Only this week I had told my helper at Bosque Santa Lucia, Cleuson Teixeira, to call me if he found a scorpion. As I remember it, the subject came up because he told me that he found a scorpion in the reception center while moving some furniture around to paint the walls. Well, so luck would have it, today he discovered another one under a board he had picked up next to the old outdoor toilette. He quickly came back to the reception center to let me know of the find. If I hadn't had the help of Cleuson in recapturing the critter every few seconds, I'd never have gotten a picture. As it was, I must have taken more than 20 pictures because it wouldn't sit still for a second, unless it was hidden from our sight. Delete, delete and delete, hoping that at least one shot might be acceptable.
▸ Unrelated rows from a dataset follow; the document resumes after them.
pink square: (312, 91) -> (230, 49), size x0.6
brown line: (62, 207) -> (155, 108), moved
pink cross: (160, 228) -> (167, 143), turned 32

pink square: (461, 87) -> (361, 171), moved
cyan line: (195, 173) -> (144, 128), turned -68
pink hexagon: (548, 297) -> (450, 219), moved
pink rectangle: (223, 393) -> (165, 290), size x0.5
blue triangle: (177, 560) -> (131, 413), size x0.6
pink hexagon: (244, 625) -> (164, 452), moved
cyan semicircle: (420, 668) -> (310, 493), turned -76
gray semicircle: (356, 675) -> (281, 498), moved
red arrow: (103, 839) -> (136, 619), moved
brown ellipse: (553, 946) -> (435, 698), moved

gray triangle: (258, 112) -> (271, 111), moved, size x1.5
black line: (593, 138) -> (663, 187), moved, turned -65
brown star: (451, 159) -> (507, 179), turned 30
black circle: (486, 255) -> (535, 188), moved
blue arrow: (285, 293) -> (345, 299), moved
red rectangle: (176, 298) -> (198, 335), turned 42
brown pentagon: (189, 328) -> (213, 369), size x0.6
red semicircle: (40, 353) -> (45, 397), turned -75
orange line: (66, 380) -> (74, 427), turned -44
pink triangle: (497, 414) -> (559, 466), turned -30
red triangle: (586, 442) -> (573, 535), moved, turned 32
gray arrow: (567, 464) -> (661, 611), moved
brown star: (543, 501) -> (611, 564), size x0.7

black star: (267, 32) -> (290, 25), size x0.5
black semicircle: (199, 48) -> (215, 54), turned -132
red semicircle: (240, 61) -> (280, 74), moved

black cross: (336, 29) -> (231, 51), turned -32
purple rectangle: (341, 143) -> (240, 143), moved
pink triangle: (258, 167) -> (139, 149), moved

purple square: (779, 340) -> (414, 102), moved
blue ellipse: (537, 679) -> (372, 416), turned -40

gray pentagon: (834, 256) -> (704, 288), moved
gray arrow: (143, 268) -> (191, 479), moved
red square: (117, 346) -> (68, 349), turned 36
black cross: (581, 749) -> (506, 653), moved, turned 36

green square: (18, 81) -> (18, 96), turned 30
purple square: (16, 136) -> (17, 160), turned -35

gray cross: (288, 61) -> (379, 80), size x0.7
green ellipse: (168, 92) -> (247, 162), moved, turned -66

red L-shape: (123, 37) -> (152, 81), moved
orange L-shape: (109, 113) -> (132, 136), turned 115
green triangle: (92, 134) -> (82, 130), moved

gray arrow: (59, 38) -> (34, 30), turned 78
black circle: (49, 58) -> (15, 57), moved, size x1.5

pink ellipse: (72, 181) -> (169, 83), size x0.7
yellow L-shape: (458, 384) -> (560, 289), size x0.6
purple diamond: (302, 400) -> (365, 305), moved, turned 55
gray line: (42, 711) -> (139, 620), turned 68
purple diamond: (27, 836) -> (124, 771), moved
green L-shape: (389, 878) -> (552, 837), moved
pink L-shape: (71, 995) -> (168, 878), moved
I ended up with two images worth keeping, so I was happy as a fly on ... you know what. Cleuson was quite firm in keeping his distance from the scorpion .. and with good reason. His father, Raimundo Teixeira, was stung by one of these creatures about three years ago when he was cleaning a trail at the Bosque. I was there at the time, so we headed off to the Santarem Hospital as fast as I dared drive. The hospital is only 19 kilometers from the Bosque but about half way, Teixeira went into shock. He was given several injections of medicine at the hospital at about 11:00 AM. It was almost midnight when he came out of the anaphylaxic shock!! That was proof that the black scorpion is one more dangerous critter. Look at the size of the stinger on this one. Click on the image for a better view.


GingerV said...

good photo!
I suppose that if it were outside the outhouse no one has to worry about going into the outhouse. can you give information to about what size he was - 2 inches?

Bobbie said...

Wow, that's a pretty potent scorpion. We have scorpions here in Hawaii, too, but the sting is not much different (in pain or effect) than a bee sting. Except to people who are allergic, they are more nuisance than anything.

The ones here are like yours, though, in that they are next to impossible to photograph alive.